_WORK REQUIRED_. Copy every one of the lines below word for word, keeping them in the same order.

--- start ---

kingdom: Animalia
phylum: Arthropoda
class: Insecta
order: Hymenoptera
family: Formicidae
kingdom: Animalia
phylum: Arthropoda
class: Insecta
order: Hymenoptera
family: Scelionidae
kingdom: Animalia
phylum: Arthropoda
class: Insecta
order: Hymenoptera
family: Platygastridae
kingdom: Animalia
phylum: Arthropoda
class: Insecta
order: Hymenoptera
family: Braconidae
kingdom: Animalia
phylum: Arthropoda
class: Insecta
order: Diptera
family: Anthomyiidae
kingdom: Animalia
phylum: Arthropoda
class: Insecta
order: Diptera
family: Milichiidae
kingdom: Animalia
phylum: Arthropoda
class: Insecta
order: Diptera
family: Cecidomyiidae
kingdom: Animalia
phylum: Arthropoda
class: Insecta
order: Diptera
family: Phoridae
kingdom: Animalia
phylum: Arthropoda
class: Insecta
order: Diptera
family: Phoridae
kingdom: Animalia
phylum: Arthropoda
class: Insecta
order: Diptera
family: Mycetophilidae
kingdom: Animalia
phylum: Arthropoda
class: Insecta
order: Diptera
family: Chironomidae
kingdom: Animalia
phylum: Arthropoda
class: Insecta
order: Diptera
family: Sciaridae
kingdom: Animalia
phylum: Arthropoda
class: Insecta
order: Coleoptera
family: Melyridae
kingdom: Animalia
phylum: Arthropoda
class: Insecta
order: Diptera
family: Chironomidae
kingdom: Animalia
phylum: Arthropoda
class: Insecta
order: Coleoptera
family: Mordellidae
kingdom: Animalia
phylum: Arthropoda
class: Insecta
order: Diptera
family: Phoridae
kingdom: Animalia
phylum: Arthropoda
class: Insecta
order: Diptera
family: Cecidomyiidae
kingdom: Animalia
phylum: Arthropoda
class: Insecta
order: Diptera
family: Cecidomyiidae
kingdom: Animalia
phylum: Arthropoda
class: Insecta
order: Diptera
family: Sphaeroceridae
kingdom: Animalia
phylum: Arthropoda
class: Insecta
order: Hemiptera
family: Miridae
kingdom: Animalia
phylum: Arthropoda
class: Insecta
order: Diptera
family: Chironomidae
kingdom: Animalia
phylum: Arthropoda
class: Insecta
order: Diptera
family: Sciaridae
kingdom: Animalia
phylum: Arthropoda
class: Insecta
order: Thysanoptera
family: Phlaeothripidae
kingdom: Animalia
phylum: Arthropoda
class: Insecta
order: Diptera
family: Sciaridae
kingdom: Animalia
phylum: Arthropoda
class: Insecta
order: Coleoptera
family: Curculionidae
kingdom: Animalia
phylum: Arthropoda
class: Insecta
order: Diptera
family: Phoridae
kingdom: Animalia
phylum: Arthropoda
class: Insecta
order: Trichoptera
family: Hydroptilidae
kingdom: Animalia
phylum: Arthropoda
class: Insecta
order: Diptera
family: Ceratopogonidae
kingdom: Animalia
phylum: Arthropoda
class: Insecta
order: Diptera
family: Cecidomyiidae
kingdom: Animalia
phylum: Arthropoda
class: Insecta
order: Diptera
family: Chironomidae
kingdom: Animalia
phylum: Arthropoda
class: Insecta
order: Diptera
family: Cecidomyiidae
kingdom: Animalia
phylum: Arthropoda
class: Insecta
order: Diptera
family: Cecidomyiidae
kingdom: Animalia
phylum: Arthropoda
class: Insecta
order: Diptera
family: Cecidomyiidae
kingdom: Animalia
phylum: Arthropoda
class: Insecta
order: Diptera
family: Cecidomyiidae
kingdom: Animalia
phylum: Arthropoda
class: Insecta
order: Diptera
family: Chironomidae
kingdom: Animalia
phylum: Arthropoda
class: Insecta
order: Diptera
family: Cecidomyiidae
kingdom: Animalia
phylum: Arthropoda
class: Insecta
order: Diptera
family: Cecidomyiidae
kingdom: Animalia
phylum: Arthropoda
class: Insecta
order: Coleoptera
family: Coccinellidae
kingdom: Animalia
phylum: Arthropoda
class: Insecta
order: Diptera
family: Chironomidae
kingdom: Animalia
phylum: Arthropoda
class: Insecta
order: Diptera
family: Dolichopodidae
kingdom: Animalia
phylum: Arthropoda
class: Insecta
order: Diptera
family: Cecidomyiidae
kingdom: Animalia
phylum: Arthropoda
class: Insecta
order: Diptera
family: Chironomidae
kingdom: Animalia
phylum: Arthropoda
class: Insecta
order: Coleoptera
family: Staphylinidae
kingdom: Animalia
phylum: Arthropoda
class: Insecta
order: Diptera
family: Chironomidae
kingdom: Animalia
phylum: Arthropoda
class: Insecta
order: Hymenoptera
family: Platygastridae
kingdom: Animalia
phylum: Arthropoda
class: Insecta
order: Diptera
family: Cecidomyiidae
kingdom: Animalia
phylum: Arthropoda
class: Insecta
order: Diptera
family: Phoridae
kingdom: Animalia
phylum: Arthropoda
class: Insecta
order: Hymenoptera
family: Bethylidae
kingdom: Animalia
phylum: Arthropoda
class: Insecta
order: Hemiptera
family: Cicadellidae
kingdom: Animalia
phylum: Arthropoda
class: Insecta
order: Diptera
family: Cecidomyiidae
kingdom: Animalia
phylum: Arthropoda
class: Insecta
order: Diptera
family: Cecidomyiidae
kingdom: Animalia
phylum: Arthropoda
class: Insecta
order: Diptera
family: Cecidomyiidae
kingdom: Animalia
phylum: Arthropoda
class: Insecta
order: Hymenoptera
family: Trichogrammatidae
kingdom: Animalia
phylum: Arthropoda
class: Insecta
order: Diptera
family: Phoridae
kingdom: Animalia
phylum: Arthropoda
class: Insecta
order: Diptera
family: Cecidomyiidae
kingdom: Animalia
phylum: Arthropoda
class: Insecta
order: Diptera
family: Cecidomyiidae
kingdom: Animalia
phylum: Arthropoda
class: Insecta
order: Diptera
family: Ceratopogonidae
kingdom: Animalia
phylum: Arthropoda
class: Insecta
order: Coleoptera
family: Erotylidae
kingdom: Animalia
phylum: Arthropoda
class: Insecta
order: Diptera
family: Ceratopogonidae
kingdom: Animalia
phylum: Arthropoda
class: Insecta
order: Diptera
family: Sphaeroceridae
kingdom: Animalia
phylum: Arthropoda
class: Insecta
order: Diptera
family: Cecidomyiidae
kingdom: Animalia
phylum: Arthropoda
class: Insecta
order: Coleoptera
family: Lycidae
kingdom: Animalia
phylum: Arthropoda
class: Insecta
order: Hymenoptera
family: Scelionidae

--- end ---

_SOLUTION TO THIS TASK_.
kingdom: Animalia
phylum: Arthropoda
class: Insecta
order: Hymenoptera
family: Formicidae
kingdom: Animalia
phylum: Arthropoda
class: Insecta
order: Hymenoptera
family: Scelionidae
kingdom: Animalia
phylum: Arthropoda
class: Insecta
order: Hymenoptera
family: Platygastridae
kingdom: Animalia
phylum: Arthropoda
class: Insecta
order: Hymenoptera
family: Braconidae
kingdom: Animalia
phylum: Arthropoda
class: Insecta
order: Diptera
family: Anthomyiidae
kingdom: Animalia
phylum: Arthropoda
class: Insecta
order: Diptera
family: Milichiidae
kingdom: Animalia
phylum: Arthropoda
class: Insecta
order: Diptera
family: Cecidomyiidae
kingdom: Animalia
phylum: Arthropoda
class: Insecta
order: Diptera
family: Phoridae
kingdom: Animalia
phylum: Arthropoda
class: Insecta
order: Diptera
family: Phoridae
kingdom: Animalia
phylum: Arthropoda
class: Insecta
order: Diptera
family: Mycetophilidae
kingdom: Animalia
phylum: Arthropoda
class: Insecta
order: Diptera
family: Chironomidae
kingdom: Animalia
phylum: Arthropoda
class: Insecta
order: Diptera
family: Sciaridae
kingdom: Animalia
phylum: Arthropoda
class: Insecta
order: Coleoptera
family: Melyridae
kingdom: Animalia
phylum: Arthropoda
class: Insecta
order: Diptera
family: Chironomidae
kingdom: Animalia
phylum: Arthropoda
class: Insecta
order: Coleoptera
family: Mordellidae
kingdom: Animalia
phylum: Arthropoda
class: Insecta
order: Diptera
family: Phoridae
kingdom: Animalia
phylum: Arthropoda
class: Insecta
order: Diptera
family: Cecidomyiidae
kingdom: Animalia
phylum: Arthropoda
class: Insecta
order: Diptera
family: Cecidomyiidae
kingdom: Animalia
phylum: Arthropoda
class: Insecta
order: Diptera
family: Sphaeroceridae
kingdom: Animalia
phylum: Arthropoda
class: Insecta
order: Hemiptera
family: Miridae
kingdom: Animalia
phylum: Arthropoda
class: Insecta
order: Diptera
family: Chironomidae
kingdom: Animalia
phylum: Arthropoda
class: Insecta
order: Diptera
family: Sciaridae
kingdom: Animalia
phylum: Arthropoda
class: Insecta
order: Thysanoptera
family: Phlaeothripidae
kingdom: Animalia
phylum: Arthropoda
class: Insecta
order: Diptera
family: Sciaridae
kingdom: Animalia
phylum: Arthropoda
class: Insecta
order: Coleoptera
family: Curculionidae
kingdom: Animalia
phylum: Arthropoda
class: Insecta
order: Diptera
family: Phoridae
kingdom: Animalia
phylum: Arthropoda
class: Insecta
order: Trichoptera
family: Hydroptilidae
kingdom: Animalia
phylum: Arthropoda
class: Insecta
order: Diptera
family: Ceratopogonidae
kingdom: Animalia
phylum: Arthropoda
class: Insecta
order: Diptera
family: Cecidomyiidae
kingdom: Animalia
phylum: Arthropoda
class: Insecta
order: Diptera
family: Chironomidae
kingdom: Animalia
phylum: Arthropoda
class: Insecta
order: Diptera
family: Cecidomyiidae
kingdom: Animalia
phylum: Arthropoda
class: Insecta
order: Diptera
family: Cecidomyiidae
kingdom: Animalia
phylum: Arthropoda
class: Insecta
order: Diptera
family: Cecidomyiidae
kingdom: Animalia
phylum: Arthropoda
class: Insecta
order: Diptera
family: Cecidomyiidae
kingdom: Animalia
phylum: Arthropoda
class: Insecta
order: Diptera
family: Chironomidae
kingdom: Animalia
phylum: Arthropoda
class: Insecta
order: Diptera
family: Cecidomyiidae
kingdom: Animalia
phylum: Arthropoda
class: Insecta
order: Diptera
family: Cecidomyiidae
kingdom: Animalia
phylum: Arthropoda
class: Insecta
order: Coleoptera
family: Coccinellidae
kingdom: Animalia
phylum: Arthropoda
class: Insecta
order: Diptera
family: Chironomidae
kingdom: Animalia
phylum: Arthropoda
class: Insecta
order: Diptera
family: Dolichopodidae
kingdom: Animalia
phylum: Arthropoda
class: Insecta
order: Diptera
family: Cecidomyiidae
kingdom: Animalia
phylum: Arthropoda
class: Insecta
order: Diptera
family: Chironomidae
kingdom: Animalia
phylum: Arthropoda
class: Insecta
order: Coleoptera
family: Staphylinidae
kingdom: Animalia
phylum: Arthropoda
class: Insecta
order: Diptera
family: Chironomidae
kingdom: Animalia
phylum: Arthropoda
class: Insecta
order: Hymenoptera
family: Platygastridae
kingdom: Animalia
phylum: Arthropoda
class: Insecta
order: Diptera
family: Cecidomyiidae
kingdom: Animalia
phylum: Arthropoda
class: Insecta
order: Diptera
family: Phoridae
kingdom: Animalia
phylum: Arthropoda
class: Insecta
order: Hymenoptera
family: Bethylidae
kingdom: Animalia
phylum: Arthropoda
class: Insecta
order: Hemiptera
family: Cicadellidae
kingdom: Animalia
phylum: Arthropoda
class: Insecta
order: Diptera
family: Cecidomyiidae
kingdom: Animalia
phylum: Arthropoda
class: Insecta
order: Diptera
family: Cecidomyiidae
kingdom: Animalia
phylum: Arthropoda
class: Insecta
order: Diptera
family: Cecidomyiidae
kingdom: Animalia
phylum: Arthropoda
class: Insecta
order: Hymenoptera
family: Trichogrammatidae
kingdom: Animalia
phylum: Arthropoda
class: Insecta
order: Diptera
family: Phoridae
kingdom: Animalia
phylum: Arthropoda
class: Insecta
order: Diptera
family: Cecidomyiidae
kingdom: Animalia
phylum: Arthropoda
class: Insecta
order: Diptera
family: Cecidomyiidae
kingdom: Animalia
phylum: Arthropoda
class: Insecta
order: Diptera
family: Ceratopogonidae
kingdom: Animalia
phylum: Arthropoda
class: Insecta
order: Coleoptera
family: Erotylidae
kingdom: Animalia
phylum: Arthropoda
class: Insecta
order: Diptera
family: Ceratopogonidae
kingdom: Animalia
phylum: Arthropoda
class: Insecta
order: Diptera
family: Sphaeroceridae
kingdom: Animalia
phylum: Arthropoda
class: Insecta
order: Diptera
family: Cecidomyiidae
kingdom: Animalia
phylum: Arthropoda
class: Insecta
order: Coleoptera
family: Lycidae
kingdom: Animalia
phylum: Arthropoda
class: Insecta
order: Hymenoptera
family: Scelionidae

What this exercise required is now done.